Nun kam es aktuell zu fünf Hausdurchsuchungen bei Mitgliedern dieser Gruppierung: Ermittelt wird wegen des Verwendens von Kennzeichen verfassungswidriger Organisationen (§ 86 StGB), übler Nachrede und Beleidigung. Die Polizeibeamten beschlagnahmten bei den Razzien in Berlin mehrere Computer und andere Datenträger. Das Zentrum für Politische Schönheit sieht dies als „Kriminalisierung von Kunst“ und als einen „Angriff auf die Demokratie“.

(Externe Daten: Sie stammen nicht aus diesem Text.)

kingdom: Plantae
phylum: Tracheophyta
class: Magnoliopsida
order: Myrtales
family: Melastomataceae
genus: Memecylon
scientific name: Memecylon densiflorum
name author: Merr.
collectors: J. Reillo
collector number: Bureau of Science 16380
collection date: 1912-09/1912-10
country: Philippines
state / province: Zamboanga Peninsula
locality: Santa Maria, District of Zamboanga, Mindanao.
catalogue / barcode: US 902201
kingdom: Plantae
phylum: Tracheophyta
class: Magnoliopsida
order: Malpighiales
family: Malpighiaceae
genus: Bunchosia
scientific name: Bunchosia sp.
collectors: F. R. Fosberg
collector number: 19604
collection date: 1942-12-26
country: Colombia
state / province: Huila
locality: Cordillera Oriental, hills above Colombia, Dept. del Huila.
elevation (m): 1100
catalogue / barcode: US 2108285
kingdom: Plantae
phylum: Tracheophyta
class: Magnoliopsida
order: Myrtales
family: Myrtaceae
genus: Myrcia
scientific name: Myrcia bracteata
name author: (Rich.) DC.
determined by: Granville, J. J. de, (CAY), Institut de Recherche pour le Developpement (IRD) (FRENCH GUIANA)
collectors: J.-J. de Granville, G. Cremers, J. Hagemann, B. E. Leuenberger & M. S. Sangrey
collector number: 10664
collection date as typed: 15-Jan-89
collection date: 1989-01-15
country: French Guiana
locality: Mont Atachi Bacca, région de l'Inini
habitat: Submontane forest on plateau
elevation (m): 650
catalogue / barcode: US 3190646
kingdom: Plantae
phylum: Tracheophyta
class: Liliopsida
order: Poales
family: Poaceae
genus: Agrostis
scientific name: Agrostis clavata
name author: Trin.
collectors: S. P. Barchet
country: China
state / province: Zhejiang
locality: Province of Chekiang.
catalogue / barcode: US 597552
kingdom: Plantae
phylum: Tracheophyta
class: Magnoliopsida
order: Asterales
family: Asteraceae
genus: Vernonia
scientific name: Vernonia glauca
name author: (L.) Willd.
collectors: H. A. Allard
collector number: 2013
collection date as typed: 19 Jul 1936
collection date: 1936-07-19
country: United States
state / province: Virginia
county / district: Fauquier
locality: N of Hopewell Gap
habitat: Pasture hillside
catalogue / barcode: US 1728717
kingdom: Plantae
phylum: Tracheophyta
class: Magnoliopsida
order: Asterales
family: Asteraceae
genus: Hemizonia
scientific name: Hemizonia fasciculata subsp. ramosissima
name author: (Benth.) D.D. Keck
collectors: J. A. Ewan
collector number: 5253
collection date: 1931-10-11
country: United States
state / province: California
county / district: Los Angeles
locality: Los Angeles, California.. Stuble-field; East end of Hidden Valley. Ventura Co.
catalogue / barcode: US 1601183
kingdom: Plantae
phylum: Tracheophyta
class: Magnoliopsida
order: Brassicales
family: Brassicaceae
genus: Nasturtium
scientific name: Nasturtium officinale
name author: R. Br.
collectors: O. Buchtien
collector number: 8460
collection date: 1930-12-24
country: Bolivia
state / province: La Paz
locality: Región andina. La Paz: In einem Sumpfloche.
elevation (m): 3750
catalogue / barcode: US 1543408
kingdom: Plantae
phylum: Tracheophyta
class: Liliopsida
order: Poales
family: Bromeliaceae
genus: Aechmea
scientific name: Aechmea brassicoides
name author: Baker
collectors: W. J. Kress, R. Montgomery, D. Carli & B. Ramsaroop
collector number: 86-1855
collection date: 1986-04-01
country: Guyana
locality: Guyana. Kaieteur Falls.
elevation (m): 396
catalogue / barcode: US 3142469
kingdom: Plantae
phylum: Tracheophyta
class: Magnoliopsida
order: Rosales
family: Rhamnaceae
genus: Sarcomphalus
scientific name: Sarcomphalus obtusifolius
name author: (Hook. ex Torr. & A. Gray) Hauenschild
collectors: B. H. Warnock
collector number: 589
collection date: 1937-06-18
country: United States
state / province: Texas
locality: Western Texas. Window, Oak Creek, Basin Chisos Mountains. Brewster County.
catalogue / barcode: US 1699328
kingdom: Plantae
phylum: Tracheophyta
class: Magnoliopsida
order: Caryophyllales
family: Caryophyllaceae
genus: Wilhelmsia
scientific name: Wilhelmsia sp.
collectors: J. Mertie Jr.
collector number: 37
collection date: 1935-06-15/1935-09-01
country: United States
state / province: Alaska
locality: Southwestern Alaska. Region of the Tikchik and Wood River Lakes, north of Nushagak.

Wie der MDR berichtet, geht es um ein Plakat, das vom Zentrum für Politische Schönheit am 16. Oktober 2025 in Chemnitz aufgestellt worden ist: Es zeigt den Chemnitzer Polizeihauptkommissar Ringo S. gemeinsam mit AfD-Bundeschef Tino Chrupalla auf einem Polizeimotorrad. Im Hintergrund weht die Reichskriegsflagge mit deutlich angedeuteter Hakenkreuz-Symbolik. Der Beamte ruft Chrupalla zu: „Klaro Tino! Nazis haben bei mir immer Akteneinsicht!“ Die Gruppe begründet die Darstellung mit dem Vorwurf, sächsische Polizeibehörden hätten interne Daten an Rechtsextreme weitergegeben – die Daten seien im Zusammenhang mit der vorübergehenden Beschlagnahme ihres Protestbusses „Adenauer SRP+“ in Döbeln im September 2025 geleakt worden. Das Landgericht Chemnitz erklärte diese Beschlagnahme des Busses später teilweise für rechtswidrig.